Se você puser lado a lado o Nano e um utilitário esportivo americano de 50 000 dólares, é claro que a comparação é injusta. Mas essa é a maneira antiga de pensar na indústria automobilística. Lembre-se de que 2 bilhões de pessoas no planeta nunca tiveram um carro. Suas famílias nunca nem sequer andaram em um carro.  Na Índia, o Nano vai substituir as perigosas motonetas. Eu sou indiano. Me lembro de, criança, andar em uma delas com meu pai, minha mão e minha irmã, os quatro equilibrados numa Vespa. Éramos considerados da classe média por poder andar de motoneta.

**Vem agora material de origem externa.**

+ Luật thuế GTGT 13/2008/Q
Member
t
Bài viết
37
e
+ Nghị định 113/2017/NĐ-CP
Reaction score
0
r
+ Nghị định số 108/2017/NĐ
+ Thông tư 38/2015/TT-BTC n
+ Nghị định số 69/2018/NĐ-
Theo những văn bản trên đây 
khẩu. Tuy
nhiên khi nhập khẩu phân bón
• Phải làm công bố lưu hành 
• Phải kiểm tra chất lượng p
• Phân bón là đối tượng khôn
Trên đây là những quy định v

O que a Tatá está fazendo é colocar um carro ao alcance dessas classes, que têm aspirações econômicas e de consumo. O novo carro é muito mais seguro do que uma Vespa. Acreditar o contrário é exatamente o que faz a indústria automobilística olhar só para trás e não entender novos modelos, que possam funcionar em países em desenvolvimento.

Provavelmente teremos uma "divisão de gerações", ou seja, países ricos dirigindo carros limpos e equipados com as novas tecnologias, enquanto os pobres continuarão queimando gasolina.

Os países se tornam verdes conforme vão enriquecendo. É só lembrar da Inglaterra dos romances de Charles Dickens. Londres era uma cidade imunda, por causa da queima de carvão para o aquecimento. Não acredito que o fato de que países que deixem a pobreza não possam ser tão limpos quanto os mais ricos do planeta. Países como Índia, China, Brasil e África do Sul tem mercados pujantes, que estão atraindo muitos investimentos externos e que pode se aproveitar das mais novas tecnologias, dando um salto sobre as alternativas mais sujas. Não se esqueça: o Brasil está muito à frente dos Estados Unidos quando se fala em energia limpa. O país tem hidrelétricas e etanol.